Dressed in my new black cords and ribbed Steel blue shirt, I sat on Mel’s couch. Her boyfriend and a couple of her teenaged cousins were there. The television was blaring some stupid sitcom and Mel was laughing and carrying on, enjoying being the center of attention. But mostly she enjoyed ignoring me.

After an appropriate amount of time had passed, I asked for my records.

“Oh, yeah, yeah. I’ll get them,” Mel said sinking further into her recliner and starting up a new round of laughter with her cousins

An hour went by.

“Uh, Mel. I’ve got to get going. I really need to get my records.”

“Oh, all right.” Clearly put out, Mel pushed herself out of her comfy chair and headed for what I assumed was her bedroom. A minute later she emerged holding some worn looking albums.

She handed me the stack. “Thanks, Mel!” I was so relieved. There was my Doors album right on top. I glanced through them—Grand Funk was there and Spirit but wait a minute—where was the Chad Mitchell Trio?

Mel was back in her recliner, smoking a Marlboro, focused on her “real” company.

“Mel?”

“Yeah, yeah, just a second. I want to see this part of the show.”

And so I sat for another fifteen minutes. Finally the program ended. Mel reached for the TV Guide.

“Hey, Mel. I think there’s a record missing.”

“Really?”

“Yeah, my Chad Mitchell Trio album—“

Not even looking in my direction Mel shrugged. “Oh, probably. I don’t know where it is. Somewhere around here.”

“Well, can you get it?”

“Oh, its just too much of a hassle. It’s in a box somewhere.”

I didn’t yet know what passive aggression was but my gut told me that it wasn’t unlike that day when Mel had slugged me on the tennis court. Only this time it was something more underhanded.

My corduroy pants began to feel much too tight. It didn’t make sense. Not when I was feeling so small.

I had to go home. I couldn’t wait to get out of those cords.

“I’m taking off,” I told Mel and stood up. “Thanks for the albums.”

Mel stayed put in her recliner. “Yeah, well, maybe I’ll find the other record and give you a call.”

“Okay, that would be great. Bye, Mel. Thanks, again.”

I think she said goodbye but I don’t remember. I just wanted to get back to my mother’s house so I could rip off my cords and take a shower. It wasn’t until I was in bed that I allowed myself to face what I had realized as I sat paralyzed on Mel’s couch: Not only had Mel known exactly where the CMT record was but I had once again failed to stand up to her.
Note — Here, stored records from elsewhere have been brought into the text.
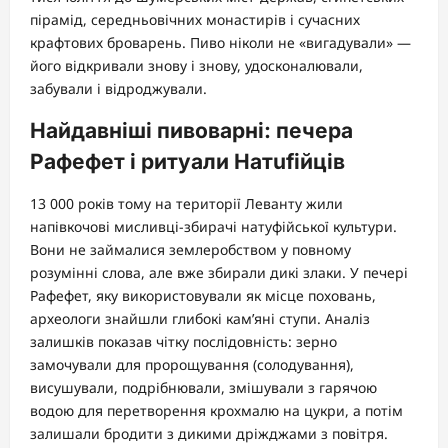
пірамід, середньовічних монастирів і сучасних
крафтових броварень. Пиво ніколи не «вигадували» —
його відкривали знову і знову, удосконалювали,
забували і відроджували.
Найдавніші пивоварні: печера
Рафефет і ритуали Натufійців
13 000 років тому на території Леванту жили
напівкочові мисливці-збирачі натуфійської культури.
Вони не займалися землеробством у повному
розумінні слова, але вже збирали дикі злаки. У печері
Рафефет, яку використовували як місце поховань,
археологи знайшли глибокі кам’яні ступи. Аналіз
залишків показав чітку послідовність: зерно
замочували для пророщування (солодування),
висушували, подрібнювали, змішували з гарячою
водою для перетворення крохмалю на цукри, а потім
залишали бродити з дикими дріжджами з повітря.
To stand up to a bully. And more importantly, to stand up for myself.

***

A few years ago, visiting a friend up north, I found the 1963 CMT album in a local library. My friend checked it out for me and we made a copy. It’s barely listenable due to all of the skips, scratches, and bumps from who knows how many years of wear and tear. I’ve since been able to download a few individual songs from the internet but the album in its entirety remains out of print and apparently has never been converted to a digital format.
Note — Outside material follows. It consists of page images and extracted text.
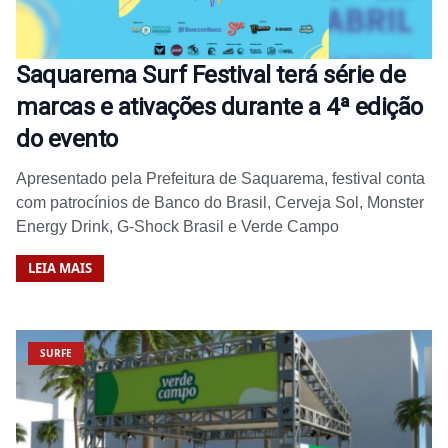
Saquarema Surf Festival terá série de
marcas e ativações durante a 4ª edição
do evento
Apresentado pela Prefeitura de Saquarema, festival conta
com patrocínios de Banco do Brasil, Cerveja Sol, Monster
Energy Drink, G-Shock Brasil e Verde Campo
LEIA MAIS
SURFE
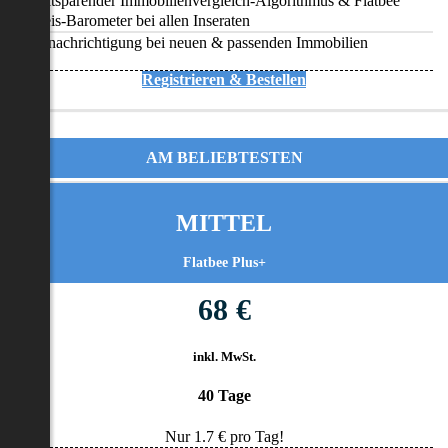
Zeitsparender Immobilienvergleich-Algorithmus & Flatbee
Preis-Barometer bei allen Inseraten
Benachrichtigung bei neuen & passenden Immobilien
Registrieren & Bestellen
AM BELIEBTESTEN
MITTEL
Flatbee Plus+
68 €
inkl. MwSt.
40 Tage
Nur
1.7
€ pro Tag!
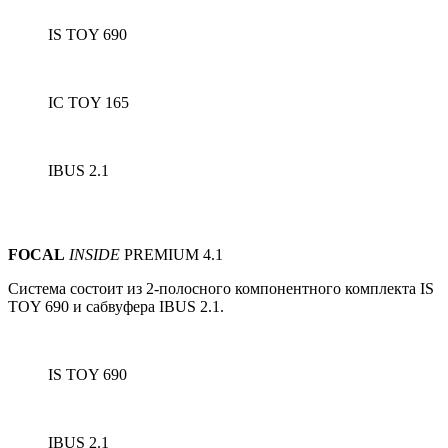
IS TOY 690
IC TOY 165
IBUS 2.1
FOCAL
INSIDE
PREMIUM 4.1
Система состоит из 2-полосного компонентного комплекта IS
TOY 690 и сабвуфера IBUS 2.1.
IS TOY 690
IBUS 2.1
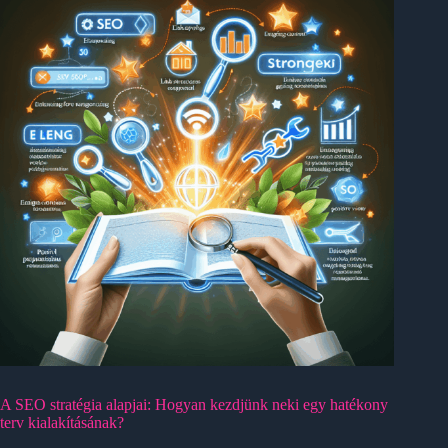
A SEO stratégia alapjai: Hogyan kezdjünk neki egy hatékony
terv kialakításának?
I don’t always think of Mel when I listen to those old folk songs. But music can spark memories like little else can so she occasionally comes to mind. For a long time I’ve imagined myself reacting differently on the tennis court that day. At times I wish I had hit her back or at the very least, told her to back off. What is it they say about standing up to a bully? The bully often backs down (I have since learned, sadly, that this is not always the case). Would Mel have backed down? But another question comes to mind. If I had stood up to Mel that spring day, would she have, four years later, still refused to give me my CMT album? Would I have even loaned those records to her? I might have gained much more insight into her character—and mine—had I stood my ground. All of those (mostly) fruitless internet searches would have been unnecessary because I would still have that album.
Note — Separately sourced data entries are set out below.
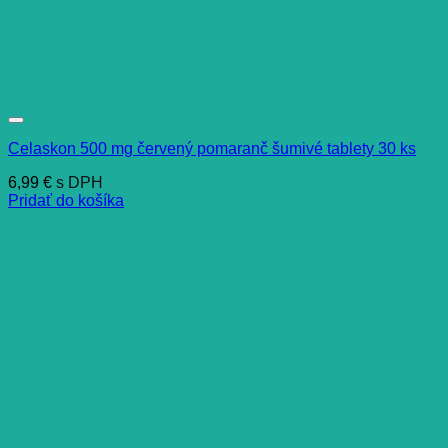
Celaskon 500 mg červený pomaranč šumivé tablety 30 ks
6,99
€
s DPH
Pridať do košíka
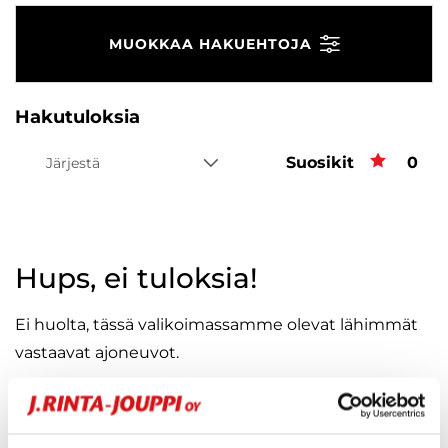
MUOKKAA HAKUEHTOJA
Hakutuloksia
Suosikit
Suos
0
Järjestä
Hups, ei tuloksia!
Ei huolta, tässä valikoimassamme olevat lähimmät
vastaavat ajoneuvot.
KATSO VASTAAVANLAISET AUTOT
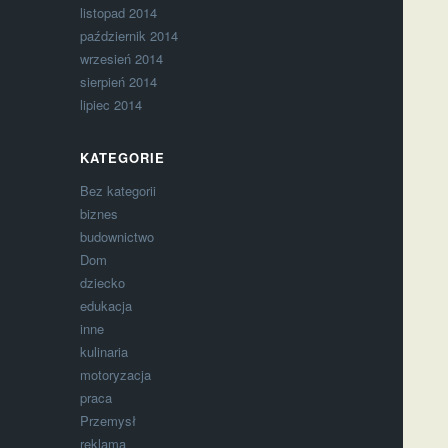
listopad 2014
październik 2014
wrzesień 2014
sierpień 2014
lipiec 2014
KATEGORIE
Bez kategorii
biznes
budownictwo
Dom
dziecko
edukacja
inne
kulinaria
motoryzacja
praca
Przemysł
reklama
Yeah, I know, the proverbial “what if?” But it was a lesson that the actions we take—or don’t take—even as kids—can create a mold that’s harder to break as we grow older. I like to think I’ve learned well how to assert myself since those experiences with Mel. But I wonder. If I had stood up on that tennis court all those years ago, maybe it would be just a little bit easier now.